Camille Saint-Saëns, "Havanaise pour violon et orchestre", 1887
Stéphane Bullion
Tableau X. Les enfers de Monsieur de Charlus.Le narrateur en quête d’aventure erre dans Paris. La guerre de 1914 fait rage et les gothas lancent des bombes sur la ville. Parce qu’il voit des soldats entrer dans un petit hôtel obscur, il y entre à son tour. Et là
Le tableau reproduit la scène célèbre où le narrateur, stupéfait, surprend, dans un hôtel borgne, Monsieur de Charlus flagellé par un des employés de la maison.
Camille Saint-Saëns, "Marche héroïque", 1871
Stéphane Bullion
Tableau XI. "Rencontre fortuite dans l’inconnu".
Certaines pages dans le Temps retrouvé sont une ode à la nuit trouble d’une ville que la guerre plonge dans l’obscurité, à Paris dans le noir, avec tout ce que cela apportait de tentations inconnues aux habitants infernaux de cette Pompéi, éternels quêteurs de plaisirs interdits.
Dans ce tableau, des êtres tâtonnent dans le noir à la recherche les uns des autres. Et l’obscurité, au lieu de les rendre inatteignables l’un à l’autre, les délivre de leurs timidités et leur apporte "un surcroît de bonheur". Ce sont "comme des rites secrets dans les ténèbres des catacombes".
Claude Debussy, "Danse pour harpe et orchestre" 1904
Tableau XII. Morel et Saint-Loup ou le combat des anges.
"Blond, doré, intelligent, doué de tous les prestiges", le jeune Saint-Loup est le symbole du courage et de la beauté masculine.
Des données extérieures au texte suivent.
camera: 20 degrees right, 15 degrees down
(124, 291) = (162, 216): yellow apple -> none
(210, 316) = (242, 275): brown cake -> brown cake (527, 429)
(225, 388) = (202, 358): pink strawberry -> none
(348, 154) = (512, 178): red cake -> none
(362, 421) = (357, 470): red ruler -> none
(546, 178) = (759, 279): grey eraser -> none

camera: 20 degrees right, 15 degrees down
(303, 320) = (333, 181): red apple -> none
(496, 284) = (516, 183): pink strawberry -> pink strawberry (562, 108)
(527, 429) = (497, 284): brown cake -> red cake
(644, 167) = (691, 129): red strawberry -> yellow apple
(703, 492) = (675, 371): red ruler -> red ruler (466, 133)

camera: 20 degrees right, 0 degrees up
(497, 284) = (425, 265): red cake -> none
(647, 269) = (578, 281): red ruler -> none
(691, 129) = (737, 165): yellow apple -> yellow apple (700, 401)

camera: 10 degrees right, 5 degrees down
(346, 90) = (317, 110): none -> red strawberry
C’est un être que l’homosexualité, le sadisme, tous les vices de Charlus et de Morel semblent avoir épargné. "A-t-il fait assez de folies pour ses maîtresses !" dit-on en parlant de lui. Et pourtant…
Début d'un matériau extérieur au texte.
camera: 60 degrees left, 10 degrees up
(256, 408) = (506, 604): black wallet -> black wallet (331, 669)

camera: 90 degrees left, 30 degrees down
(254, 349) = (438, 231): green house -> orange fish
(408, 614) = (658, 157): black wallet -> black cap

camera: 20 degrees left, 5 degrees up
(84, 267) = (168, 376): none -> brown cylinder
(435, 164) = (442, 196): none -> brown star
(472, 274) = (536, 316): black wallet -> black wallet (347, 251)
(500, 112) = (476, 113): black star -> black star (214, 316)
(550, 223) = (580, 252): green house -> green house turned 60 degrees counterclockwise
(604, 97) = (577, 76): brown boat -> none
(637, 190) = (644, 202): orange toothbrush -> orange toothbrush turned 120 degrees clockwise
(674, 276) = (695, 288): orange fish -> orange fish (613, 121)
Ce tableau représente Saint Loup, l’archange de blancheur, le héros, portant la double auréole de ses succès féminins et de son courage à la guerre, affrontant Morel, l’ange noir, qui, à force de "ruses diaboliques" , réussit à l’entrainer dans le vice. Saint Loup sera tué le lendemain de son retour au front.
Gabriel Fauré, "Elégie op.24 pour violoncelle et piano", 1880, "Elégie op.24 pour violoncelle et orchestre", 1896
Tableau XIII. "Cette idée de la mort…" où le monde apparaît au narrateur comme derrière "une porte funéraire".
La guerre, comme une sanglante liturgie, donne le signal de l’effondrement du monde miroitant et superbe de la duchesse de Guermantes. Dans sa disparition, le narrateur voit le signe de sa propre mort. Toutes les fêtes ne sont plus pour lui que bals noirs.
Dans ce tableau, le narrateur se trouve face à face avec la femme qu’il a le plus admirée au long de sa vie. Il sollicite en vain les souvenirs du passé. Il ne retrouve en la Duchesse de Guermantes que "la contemplatrice de la mondanité". L’idée que cette femme est une image de sa mort, s’installe dans l’esprit du narrateur.